** Opening Dataset records block **

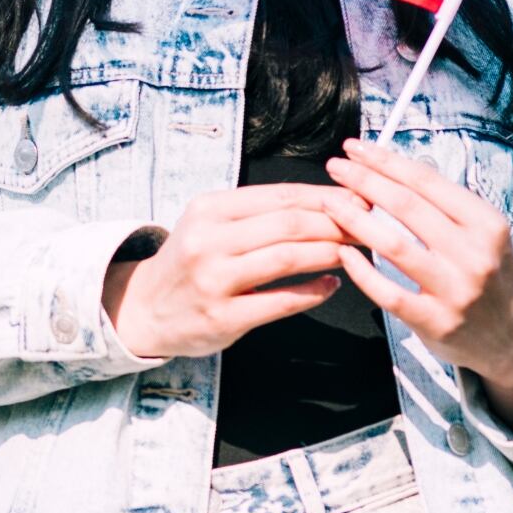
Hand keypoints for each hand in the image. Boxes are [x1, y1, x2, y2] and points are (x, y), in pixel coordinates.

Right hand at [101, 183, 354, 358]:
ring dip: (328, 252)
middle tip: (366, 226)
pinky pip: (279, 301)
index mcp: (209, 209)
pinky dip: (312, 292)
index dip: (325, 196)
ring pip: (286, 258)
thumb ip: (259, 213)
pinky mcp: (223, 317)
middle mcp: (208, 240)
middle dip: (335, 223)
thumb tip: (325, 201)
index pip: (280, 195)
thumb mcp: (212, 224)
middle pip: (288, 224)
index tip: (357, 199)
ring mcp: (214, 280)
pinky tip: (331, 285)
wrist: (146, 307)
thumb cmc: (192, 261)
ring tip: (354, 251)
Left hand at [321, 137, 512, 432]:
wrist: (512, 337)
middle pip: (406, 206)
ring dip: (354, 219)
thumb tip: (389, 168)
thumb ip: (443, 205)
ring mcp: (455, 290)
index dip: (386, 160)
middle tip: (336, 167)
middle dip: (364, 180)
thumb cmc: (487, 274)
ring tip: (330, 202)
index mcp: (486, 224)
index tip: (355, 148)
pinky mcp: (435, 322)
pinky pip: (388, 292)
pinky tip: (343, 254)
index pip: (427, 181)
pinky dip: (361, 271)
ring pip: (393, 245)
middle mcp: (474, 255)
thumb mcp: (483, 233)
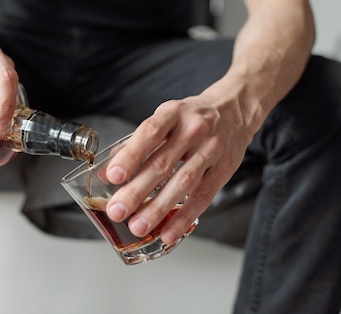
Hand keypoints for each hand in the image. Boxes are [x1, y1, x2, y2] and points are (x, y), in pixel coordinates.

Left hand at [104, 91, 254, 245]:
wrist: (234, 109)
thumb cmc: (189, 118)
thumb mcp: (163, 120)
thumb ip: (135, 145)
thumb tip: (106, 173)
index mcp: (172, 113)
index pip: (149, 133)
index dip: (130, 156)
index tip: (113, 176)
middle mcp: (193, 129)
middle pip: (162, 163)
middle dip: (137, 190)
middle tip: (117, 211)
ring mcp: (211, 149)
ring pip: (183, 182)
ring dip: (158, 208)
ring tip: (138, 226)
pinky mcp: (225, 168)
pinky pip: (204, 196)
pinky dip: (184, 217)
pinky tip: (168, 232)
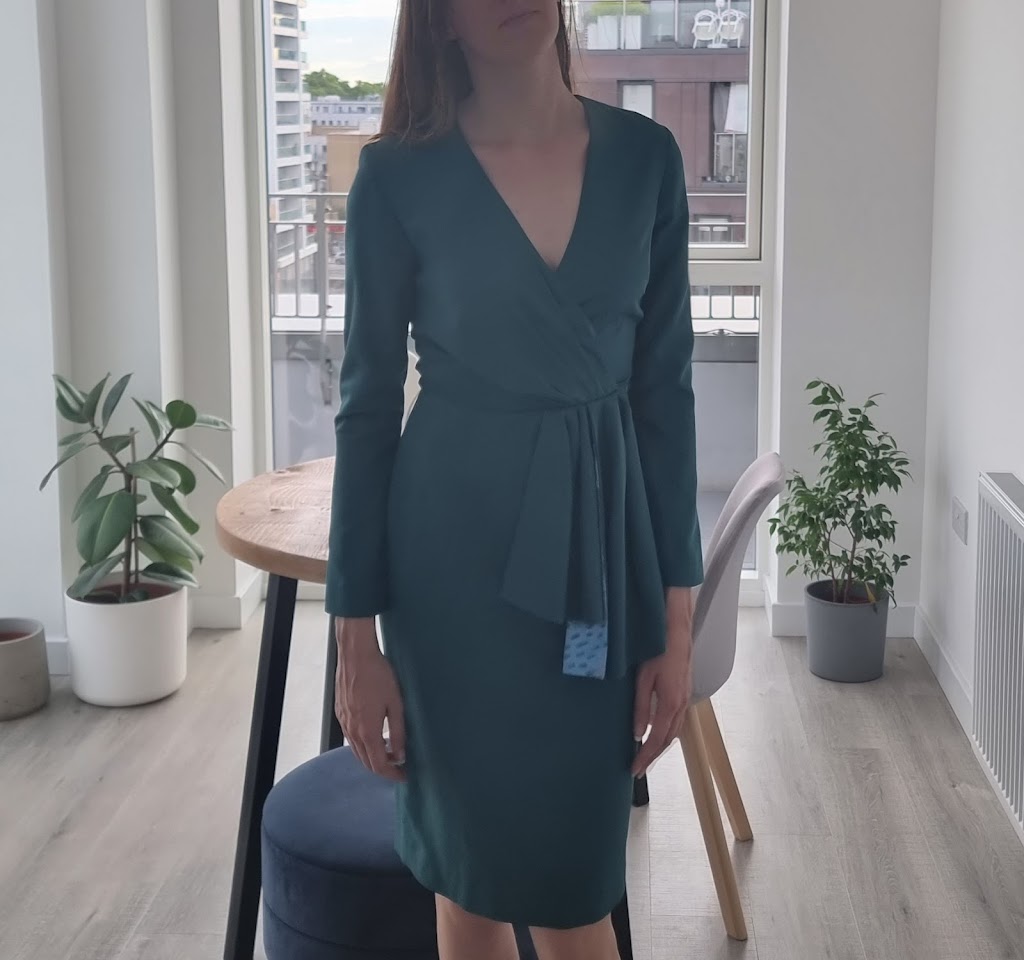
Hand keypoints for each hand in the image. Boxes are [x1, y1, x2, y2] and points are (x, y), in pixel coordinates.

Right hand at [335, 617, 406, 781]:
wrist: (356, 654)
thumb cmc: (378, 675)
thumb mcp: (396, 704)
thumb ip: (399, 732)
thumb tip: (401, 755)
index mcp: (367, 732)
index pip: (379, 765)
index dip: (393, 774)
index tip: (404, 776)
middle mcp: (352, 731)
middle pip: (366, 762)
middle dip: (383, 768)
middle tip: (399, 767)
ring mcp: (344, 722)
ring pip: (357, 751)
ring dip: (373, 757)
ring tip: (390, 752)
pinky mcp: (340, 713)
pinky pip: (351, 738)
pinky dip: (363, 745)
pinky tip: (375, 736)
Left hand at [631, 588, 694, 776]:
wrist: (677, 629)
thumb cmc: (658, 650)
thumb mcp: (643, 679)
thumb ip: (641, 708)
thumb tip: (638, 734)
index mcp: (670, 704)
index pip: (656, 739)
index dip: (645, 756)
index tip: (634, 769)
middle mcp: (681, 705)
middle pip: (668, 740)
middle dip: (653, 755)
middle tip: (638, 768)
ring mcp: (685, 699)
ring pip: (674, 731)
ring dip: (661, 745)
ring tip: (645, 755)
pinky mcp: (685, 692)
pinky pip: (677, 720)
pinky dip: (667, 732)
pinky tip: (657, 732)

** Closing Dataset records block **

Instructions to follow
Pictures do not belong in the answer. Return the lines above starting at the one with "pinky tip: (168, 232)" and ending at the one with "ring dip: (373, 757)", both kept, exactly.

Solved problem
pinky tip: (168, 232)
Hand keypoints for each hand in the image. Boxes are [x1, y1, x2, y2] and points are (x, y), in pixel coordinates.

Right hand at [335, 617, 406, 781]:
wrist: (356, 654)
thumb cmc: (378, 675)
thumb mcp: (396, 704)
thumb ip: (399, 732)
thumb tip: (401, 755)
index mcp: (367, 732)
index pip: (379, 765)
index dip: (393, 774)
index tip: (404, 776)
middle mcp: (352, 731)
middle pip: (366, 762)
middle dip: (383, 768)
middle tip: (399, 767)
ring mcp: (344, 722)
ring pip: (357, 751)
ring dip: (373, 757)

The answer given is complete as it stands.